**SOURCE DATA:**

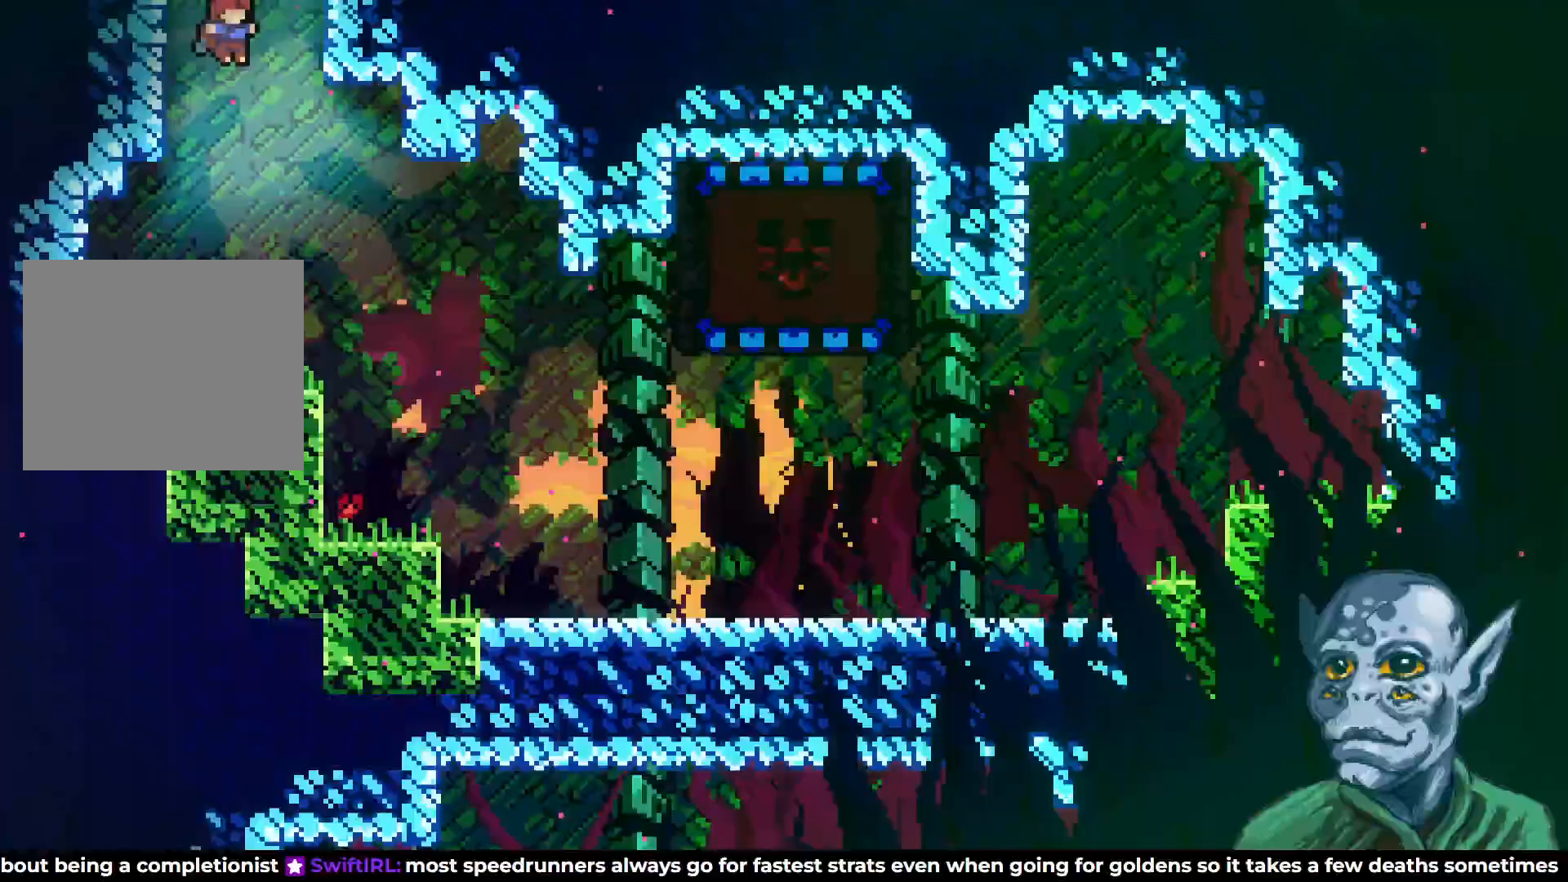
{"buttons": ["DPAD_RIGHT"], "left_stick": "center", "right_stick": "center", "events": [[100, "DPAD_RIGHT", "down"]]}
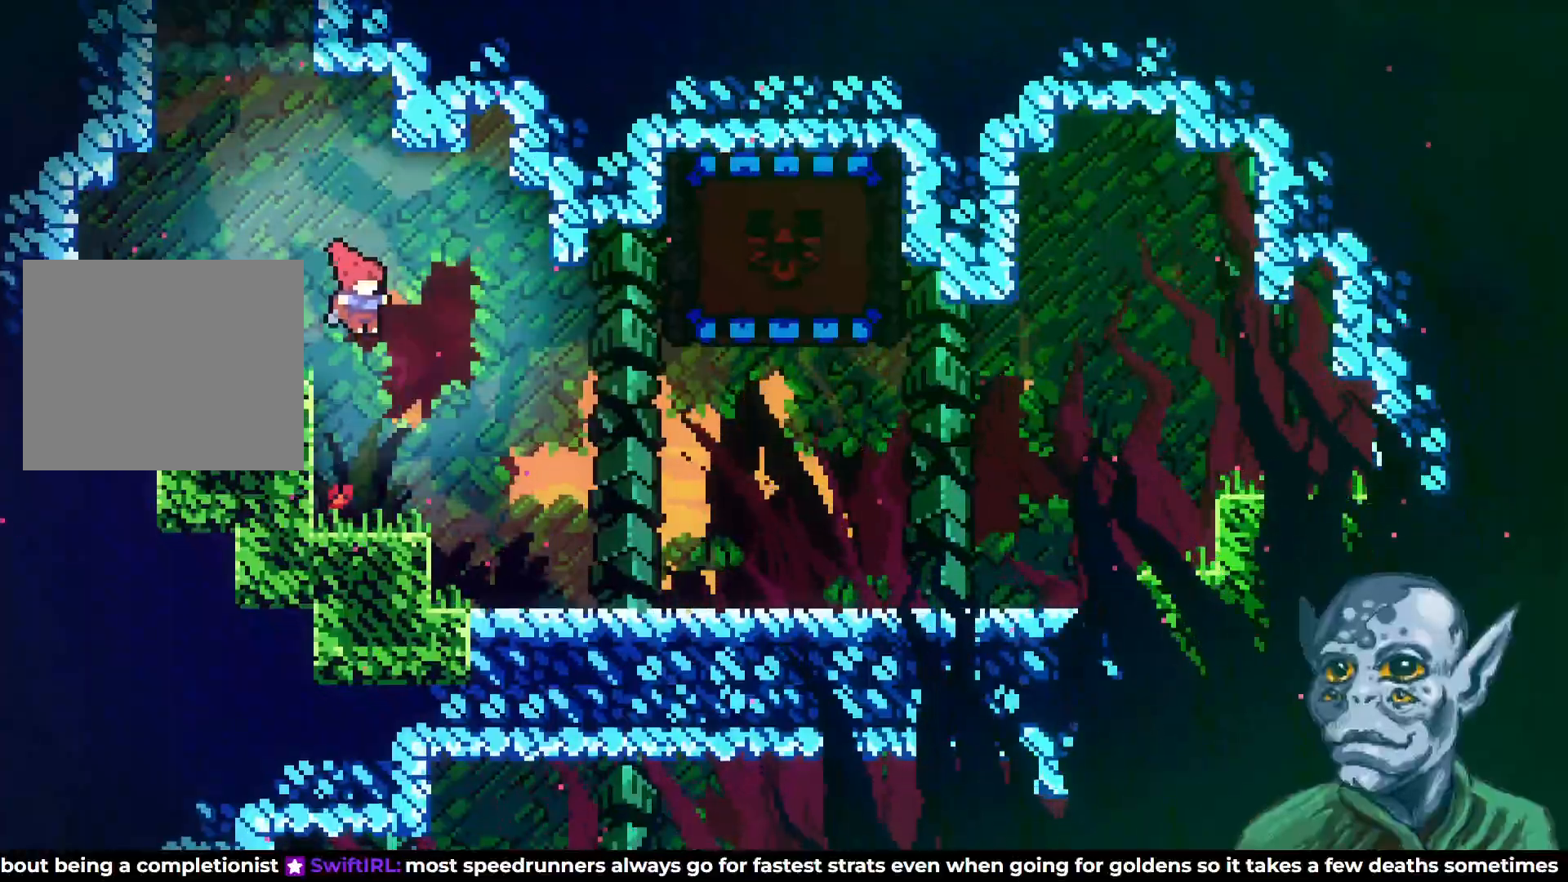
{"buttons": ["DPAD_RIGHT"], "left_stick": "center", "right_stick": "center", "events": []}
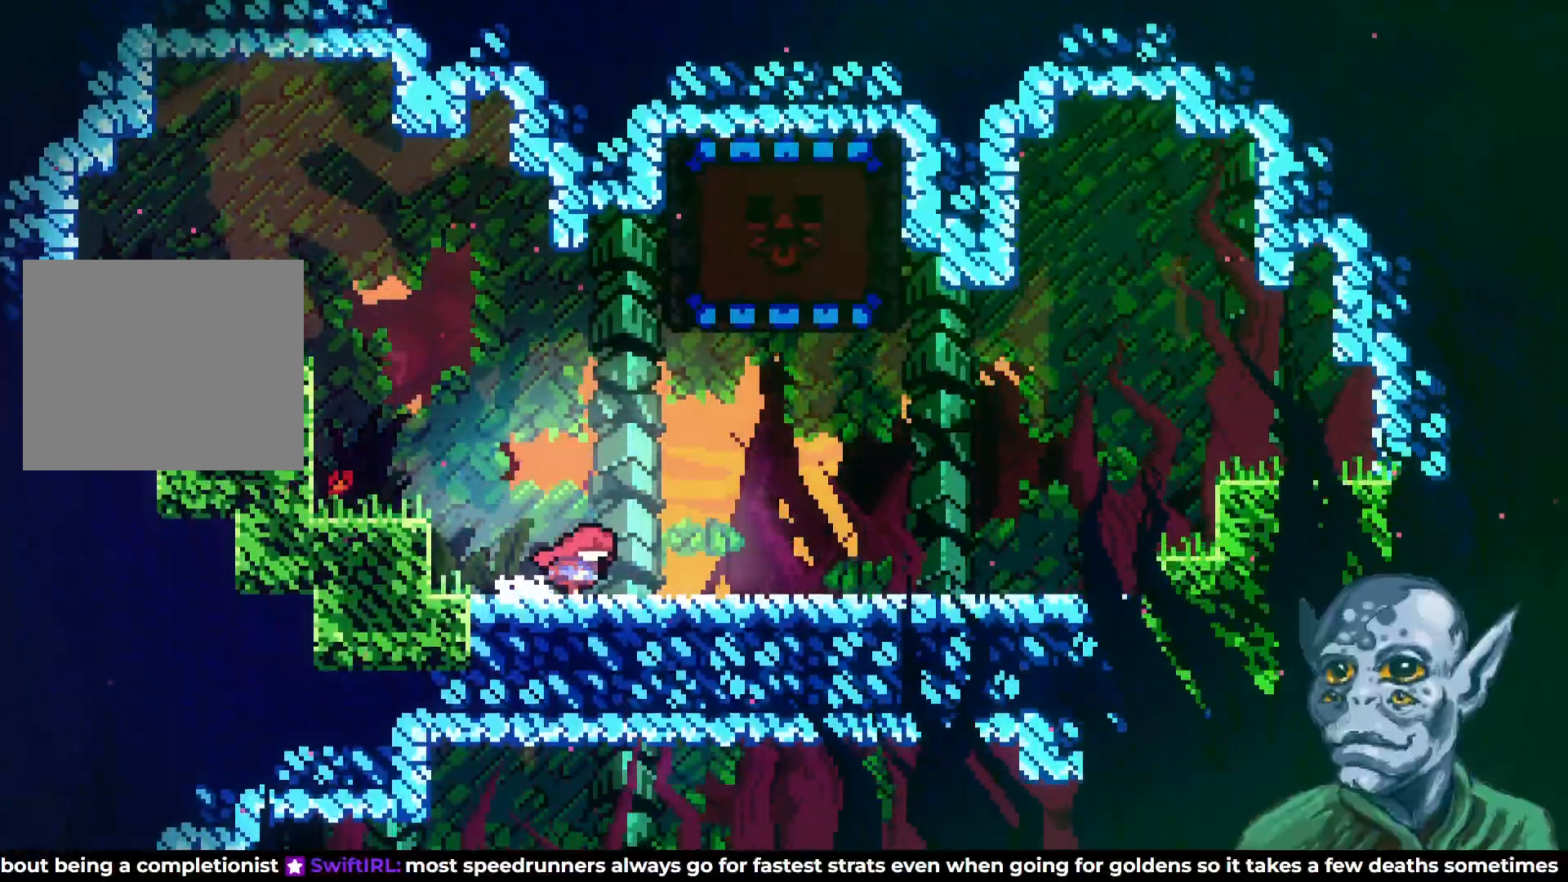
{"buttons": ["SQUARE", "DPAD_UP"], "left_stick": "center", "right_stick": "center", "events": [[233, "CROSS", "down"], [300, "DPAD_UP", "down"], [333, "DPAD_RIGHT", "up"], [417, "SQUARE", "down"], [433, "CROSS", "up"]]}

**TASK DESCRIPTION:** Restate the listing word for word, pictures omitted.

**ANSWER BOX:**
{"buttons": ["DPAD_RIGHT"], "left_stick": "center", "right_stick": "center", "events": [[100, "DPAD_RIGHT", "down"]]}
{"buttons": ["DPAD_RIGHT"], "left_stick": "center", "right_stick": "center", "events": []}
{"buttons": ["SQUARE", "DPAD_UP"], "left_stick": "center", "right_stick": "center", "events": [[233, "CROSS", "down"], [300, "DPAD_UP", "down"], [333, "DPAD_RIGHT", "up"], [417, "SQUARE", "down"], [433, "CROSS", "up"]]}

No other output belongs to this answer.